Bombing Is Not The
Answer
By Stephen
Zunes
Wednesday, March 24, 1999
The ongoing
threats of NATO air strikes against Serbia to end the Milosevic regime's repression
against Kosovo's Albanian majority is a prime example of the wrong policy at the
wrong time.
The cause is
certainly just: The Serbian authorities have imposed an apartheid-style system
on the country's ethnic Albanian majority and have severely suppressed cultural
and political rights.
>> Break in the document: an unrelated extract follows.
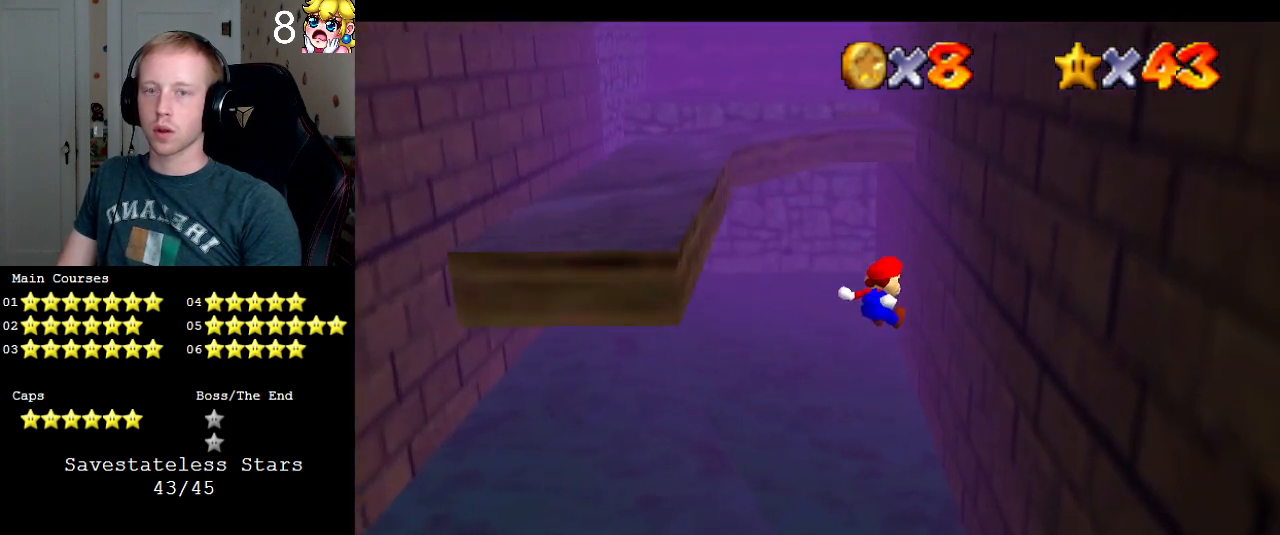
{"buttons": ["CROSS"], "left_stick": "up-left", "right_stick": "center", "events": [[333, "CROSS", "down"], [333, "left_stick", "up-left"]]}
However, this suppression has been ongoing since Milosevic
revoked Kosovo's autonomy in 1989. Until a year ago, the Kosovars waged their
struggle nonviolently, using strikes, boycotts, peaceful demonstrations, and alternative
institutions--indeed, it was one of the most widespread, comprehensive and sustained
nonviolent campaigns since Gandhi's struggle for Indian independence earlier this
century. However, the world chose to ignore the Kosovars' nonviolent movement.
Only after
a shadowy armed group known as the Kosovo Liberation Army emerged about a year
ago did the world media, the Clinton Administration and other Western governments
finally take notice.
By waiting
for the emergence of a guerrilla group before seeking a solution, the West gave
Slobodan Milosevic the opportunity to crack down with an even greater level of
savagery than before. The delay has allowed the Kosovar movement to be taken over
by armed ultra-nationalists who are far less ready to compromise or guarantee
the rights of the Serbian minority in an autonomous or independent Kosovo.
It is a tragedy
on which the West squandered a full eight years when preventative diplomacy could
have worked. It has also given oppressed people around the world a very bad message:
in order to get the West to pay attention to your plight, you need to take up
arms.
There are problems
with current NATO strategy that run deeper than its belated response to the problem.
The threatened
bombing has led to the withdrawal of the unarmed OSCE monitors, which served as
at least a partial deterrent to the worst Serb atrocities. As predicted, violence
against the civilian population has dramatically increased with their departure.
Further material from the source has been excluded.